1) Consider the category Set of all sets - it's objects are sets and it's morphisms (=arrows) are functions between sets. Also, there is a category Grp of groups - with groups as objects and homomorphisms as morphisms. Then, the trivial mapping G: Grp -> Set, which maps each group to it's base set (and each homomorphisms to itself - as a function from one base set to another) is a functor (it is called "forgetting functor", I guess, since it "forgets" the group structure).
There is a very natural functor F: Set -> Grp. Namely, F maps each set X to the free group, with generators corresponding to elements of X. By definition, each function f:X->H, where H is a group, can be extended to the homomorphism f*:F(X)->H. That means that there is a natural bijection between functions X->H (more precisely, from X to G(H), since these functions aren't related to the group structure on H) and homomorphisms F(X)->H:
Set(X,G(H)) ~ Grp(F(X),H)
Here by Grp(H1,H2) I denote the set of morphisms (=homomorphisms) from H1 to H2; the same notation is used for Set.
That means exactly that F is LEFT ADJOINT to G (or, equivalently, G is right adjoint to F).

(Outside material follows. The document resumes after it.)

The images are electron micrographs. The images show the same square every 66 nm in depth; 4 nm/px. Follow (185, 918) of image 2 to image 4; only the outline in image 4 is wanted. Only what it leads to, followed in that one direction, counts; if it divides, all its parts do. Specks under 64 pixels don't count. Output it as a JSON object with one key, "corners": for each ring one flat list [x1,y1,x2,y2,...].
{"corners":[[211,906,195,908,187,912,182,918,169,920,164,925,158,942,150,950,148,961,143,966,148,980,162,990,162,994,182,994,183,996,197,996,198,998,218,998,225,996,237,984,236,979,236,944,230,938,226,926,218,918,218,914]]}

Their composition GF is a monad on the category Set. GF(X) is the set of all elements of the free group, generated by X. For a in X, return(x) is an element of the free group, corresponding to x. And if we have a map X->GF(Y) and an element of GF(X), we can remember that GF(Y) carries some group structure, so our map is in fact a map from X to some group, which extends to a homomorphism from F(X) to F(Y), which is a map from GF(X) to GF(Y), which maps our chosen element of GF(X) to an element of GF(Y) - that gives us (>>=).
That almost made sense most of the way through... but... ooouch... x_x
2) There is a category Ab of abelian groups (and homomorphisms). Of course, there is a trivial functor G: Ab -> Grp, which maps each abelian group to itself. There is also a functor F: Grp -> Ab; it maps each group H to it's "abelianization": F(H) = H/[H,H]. F is also left adjoint to G: there is a bijection between homomorphisms H -> A, where A is abelian, and homomorphisms H/[H,H] -> A. Again, there composition GF: Grp -> Grp is a monad (on Grp this time).
There are many other constructions that happen to be adjoint functors; and that is a kind of generalization that makes mathematics so useful and exciting. These constructions include all kinds of "free" structures - free modules, algebras etc.; discrete and codiscrete topological spaces, and many others.
3) Let X be a set. I'll denote here the set of all functions from X to Y by X->Y, and the product XxY (small x stands here for the "times" sign) by (X,Y), sticking to the Haskell notation. Then the functor (X ->): Set -> Set which maps each set Y to the set X->Y, is right adjoint to the functor (,X), mapping each set Y to (Y,X): there is a bijection between functions from Z to (X->Y) and functions from (Z,X) to Y. This bijection is called "currying". The composition of this functors is - as always - monad: it maps Y to X->(Y,X). And this is a kind of monad we are familiar with: it's the State monad. Summarizing, we have the following: State monad exists because of currying.
Again... that almost makes some sort of sense... but this is REALLY making my head hurt!